Raffaello Castellano (562)
Cosa dobbiamo aspettarci dal futuro?
Oggi ci troviamo immersi in un periodo di crisi, percepita o reale che sia, oramai endogena, che smaterializza le nostre certezze, infrange i nostri sogni, deprime ogni nostra speranza. Tutto ciò su cui posiamo la sguardo sembra allontanarsi da noi, o meglio sembra che siamo noi a prendere le distanze, quasi il congedo, dai fatti della vita che prima, un attimo fa, abbracciavamo nella loro interezza.
Il progresso, tanto agognato dalle generazioni precedenti, ha mostrato l’altra faccia della medaglia, o, per rimanere in tema con un film appena uscito nelle sale, il suo lato oscuro.
Il liberismo, che avrebbe dovuto appunto “liberare” l’uomo dal suo giogo, si è rivelato come il peggiore dei tiranni, costringendoci come schiavi in una prigione, sempre per citare un altro film, “che non ha sbarre, non ha mura, che non ha odore: una prigione per le nostre menti”.

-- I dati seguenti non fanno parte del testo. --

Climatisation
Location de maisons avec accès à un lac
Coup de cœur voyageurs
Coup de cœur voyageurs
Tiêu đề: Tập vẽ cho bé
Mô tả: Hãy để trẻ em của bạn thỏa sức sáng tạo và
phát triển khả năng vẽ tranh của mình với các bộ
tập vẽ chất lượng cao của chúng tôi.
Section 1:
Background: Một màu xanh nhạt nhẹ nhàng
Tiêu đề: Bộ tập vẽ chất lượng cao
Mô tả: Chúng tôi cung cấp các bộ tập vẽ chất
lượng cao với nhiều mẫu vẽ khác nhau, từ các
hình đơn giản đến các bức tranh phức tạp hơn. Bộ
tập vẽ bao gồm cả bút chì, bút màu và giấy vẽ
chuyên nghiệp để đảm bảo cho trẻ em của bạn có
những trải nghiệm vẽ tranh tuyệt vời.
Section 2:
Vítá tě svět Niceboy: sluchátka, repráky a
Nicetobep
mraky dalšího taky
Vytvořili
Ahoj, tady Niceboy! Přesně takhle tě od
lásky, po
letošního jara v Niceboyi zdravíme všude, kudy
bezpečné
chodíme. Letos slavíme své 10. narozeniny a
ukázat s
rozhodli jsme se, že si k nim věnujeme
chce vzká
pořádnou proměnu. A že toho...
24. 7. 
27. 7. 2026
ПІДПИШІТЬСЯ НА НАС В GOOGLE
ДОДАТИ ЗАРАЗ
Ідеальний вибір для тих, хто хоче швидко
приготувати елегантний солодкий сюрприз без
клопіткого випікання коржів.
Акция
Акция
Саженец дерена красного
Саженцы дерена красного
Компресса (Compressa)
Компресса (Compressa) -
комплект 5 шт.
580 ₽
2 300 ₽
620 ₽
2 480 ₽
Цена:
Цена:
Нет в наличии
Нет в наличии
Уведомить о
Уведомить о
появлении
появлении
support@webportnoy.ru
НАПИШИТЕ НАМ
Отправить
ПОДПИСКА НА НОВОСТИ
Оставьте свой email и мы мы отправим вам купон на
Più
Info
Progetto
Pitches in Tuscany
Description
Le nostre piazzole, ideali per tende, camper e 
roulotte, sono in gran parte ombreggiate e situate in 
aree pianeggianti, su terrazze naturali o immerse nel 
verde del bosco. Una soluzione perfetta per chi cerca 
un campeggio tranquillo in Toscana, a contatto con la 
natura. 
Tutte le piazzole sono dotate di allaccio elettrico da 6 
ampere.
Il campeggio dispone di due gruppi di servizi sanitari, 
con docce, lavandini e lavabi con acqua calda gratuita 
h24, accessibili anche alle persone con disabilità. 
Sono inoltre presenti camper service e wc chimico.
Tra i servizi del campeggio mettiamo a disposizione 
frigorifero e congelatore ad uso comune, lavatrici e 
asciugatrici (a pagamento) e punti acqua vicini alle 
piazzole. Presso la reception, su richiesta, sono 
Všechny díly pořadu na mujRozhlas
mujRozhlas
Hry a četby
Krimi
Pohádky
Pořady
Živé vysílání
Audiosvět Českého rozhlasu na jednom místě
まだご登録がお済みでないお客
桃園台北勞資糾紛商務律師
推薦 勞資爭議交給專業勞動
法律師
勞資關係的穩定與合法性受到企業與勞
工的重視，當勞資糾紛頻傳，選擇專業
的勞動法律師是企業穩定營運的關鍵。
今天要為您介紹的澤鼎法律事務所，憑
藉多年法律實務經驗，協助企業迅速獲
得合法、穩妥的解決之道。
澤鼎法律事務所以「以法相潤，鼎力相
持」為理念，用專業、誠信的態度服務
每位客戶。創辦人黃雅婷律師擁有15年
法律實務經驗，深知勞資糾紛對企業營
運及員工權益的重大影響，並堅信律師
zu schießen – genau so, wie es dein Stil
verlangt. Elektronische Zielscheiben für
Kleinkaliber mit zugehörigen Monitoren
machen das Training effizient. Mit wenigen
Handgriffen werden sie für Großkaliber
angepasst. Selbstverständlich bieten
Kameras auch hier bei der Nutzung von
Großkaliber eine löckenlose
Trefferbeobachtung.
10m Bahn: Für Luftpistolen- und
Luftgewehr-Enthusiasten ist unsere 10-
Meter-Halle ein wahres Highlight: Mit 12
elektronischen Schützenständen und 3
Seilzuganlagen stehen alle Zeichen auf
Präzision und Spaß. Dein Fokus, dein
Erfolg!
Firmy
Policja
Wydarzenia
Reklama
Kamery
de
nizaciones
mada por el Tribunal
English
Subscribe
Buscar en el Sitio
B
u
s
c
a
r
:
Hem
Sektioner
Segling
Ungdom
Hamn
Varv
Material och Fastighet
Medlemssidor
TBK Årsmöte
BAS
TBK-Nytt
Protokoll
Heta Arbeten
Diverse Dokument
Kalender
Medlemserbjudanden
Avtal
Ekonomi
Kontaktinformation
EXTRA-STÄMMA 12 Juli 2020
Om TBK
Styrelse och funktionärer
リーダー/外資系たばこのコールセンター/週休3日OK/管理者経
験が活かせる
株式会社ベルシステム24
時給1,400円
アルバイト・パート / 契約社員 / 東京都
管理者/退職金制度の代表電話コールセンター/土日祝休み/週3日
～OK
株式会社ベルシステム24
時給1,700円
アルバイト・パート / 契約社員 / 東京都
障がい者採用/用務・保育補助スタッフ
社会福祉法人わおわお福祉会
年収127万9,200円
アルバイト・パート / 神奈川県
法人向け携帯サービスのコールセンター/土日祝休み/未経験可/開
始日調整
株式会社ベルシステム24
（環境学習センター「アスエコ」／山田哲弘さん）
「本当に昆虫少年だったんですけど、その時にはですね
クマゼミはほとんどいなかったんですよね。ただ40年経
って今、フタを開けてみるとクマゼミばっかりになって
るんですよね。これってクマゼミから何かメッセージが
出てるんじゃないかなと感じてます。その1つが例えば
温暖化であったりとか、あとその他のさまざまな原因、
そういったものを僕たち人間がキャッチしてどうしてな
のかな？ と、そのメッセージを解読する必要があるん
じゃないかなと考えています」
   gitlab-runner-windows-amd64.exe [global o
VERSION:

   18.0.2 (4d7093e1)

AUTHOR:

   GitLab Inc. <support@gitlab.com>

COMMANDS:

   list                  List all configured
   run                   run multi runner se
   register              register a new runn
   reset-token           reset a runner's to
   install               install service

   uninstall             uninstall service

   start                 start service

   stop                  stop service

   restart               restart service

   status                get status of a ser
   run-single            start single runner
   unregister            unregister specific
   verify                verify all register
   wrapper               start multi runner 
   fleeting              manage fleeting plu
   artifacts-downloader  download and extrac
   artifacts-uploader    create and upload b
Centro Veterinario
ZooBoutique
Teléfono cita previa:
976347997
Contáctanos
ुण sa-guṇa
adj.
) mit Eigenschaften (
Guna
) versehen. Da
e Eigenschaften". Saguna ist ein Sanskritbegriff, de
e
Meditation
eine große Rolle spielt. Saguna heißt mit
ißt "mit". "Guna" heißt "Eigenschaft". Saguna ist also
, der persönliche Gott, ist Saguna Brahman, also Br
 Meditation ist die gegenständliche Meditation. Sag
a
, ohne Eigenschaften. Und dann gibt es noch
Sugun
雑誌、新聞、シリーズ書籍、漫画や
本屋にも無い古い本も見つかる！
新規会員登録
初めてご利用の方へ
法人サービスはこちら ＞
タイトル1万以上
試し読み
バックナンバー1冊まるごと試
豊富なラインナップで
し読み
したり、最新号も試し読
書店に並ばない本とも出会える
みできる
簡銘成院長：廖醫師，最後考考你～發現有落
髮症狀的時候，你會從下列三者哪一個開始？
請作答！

Le nuove tecnologie, internet, i social network avrebbero dovuto, nelle intenzioni, liberare il nostro potenziale, creare un sapere universale, costruire una nuova comunità di rapporti e di persone. Invece gli smartphone, facebook, twitter e compagnia bella stanno diventando, piano, piano e subdolamente, altri strumenti di controllo di massa nelle mani dei potenti di turno; l’auspicata esplosione del nostro potenziale, quindi della nostra individualità, sta cedendo sotto i colpi di una nuova e massificata “omologazione” dei gusti, dei desideri e degli acquisti da una parte, e di una “radicalizzazione” del pensiero dall’altra, che fa sì che la rete delle reti diventi anche un potente mezzo di propaganda, sia essa politica, religiosa o di altro tipo.
Ci stiamo accorgendo in ritardo che la comunità virtuale di internet non corrisponde a quella reale, che un like ad un nostro post non è neppure lontanamente paragonabile ad una stretta di mano, ad un sorriso o ad una pacca sulle spalle. Insomma, ci stiamo rendendo conto che il mondo virtuale non è e non sarà mai quello reale.
Cosa dobbiamo derivare da questo ragionamento, allora?
Cosa dobbiamo aspettarci per il futuro prossimo venturo?
Se tutto ciò su cui posiamo lo sguardo si fa effimero, fugace, liquido, come possiamo pianificare un qualsivoglia avvenire?
La risposta a questa stringente domanda sta sempre in noi, che si voglia o no, che lo si sappia o no, la soluzione a gran parte dei problemi che affliggono il genere umano si trova sempre dentro di noi.
Cosa importa se le promesse fatte prima dal liberismo hanno tradito gran parte dei suoi e dei nostri ideali, se nel frattempo, anche grazie alla rete, si stanno affermando forme altre di economia, come la sharing economy e il crowdfunding? Nulla!
Cosa importa se le nuove tecnologie stanno diventando un altro sistema di controllo di massa, se contemporaneamente sul web, ogni giorno, ogni ora, ogni minuto gruppi organizzati di hackers, di dissidenti, di informatori non allineati, di semplici utenti riescono a portare all’attenzione dell’opinione pubblica fatti, storie ed informazioni che i media tradizionali censurano, dimenticano, o più “semplicemente” trascurano? Di nuovo nulla!
Insomma il futuro, per quanto meno roseo di prima, rimane comunque un qualcosa di dinamico, di aperto, di scrivibile o ri-scrivibile, di modificabile, in una parola di “inventabile”.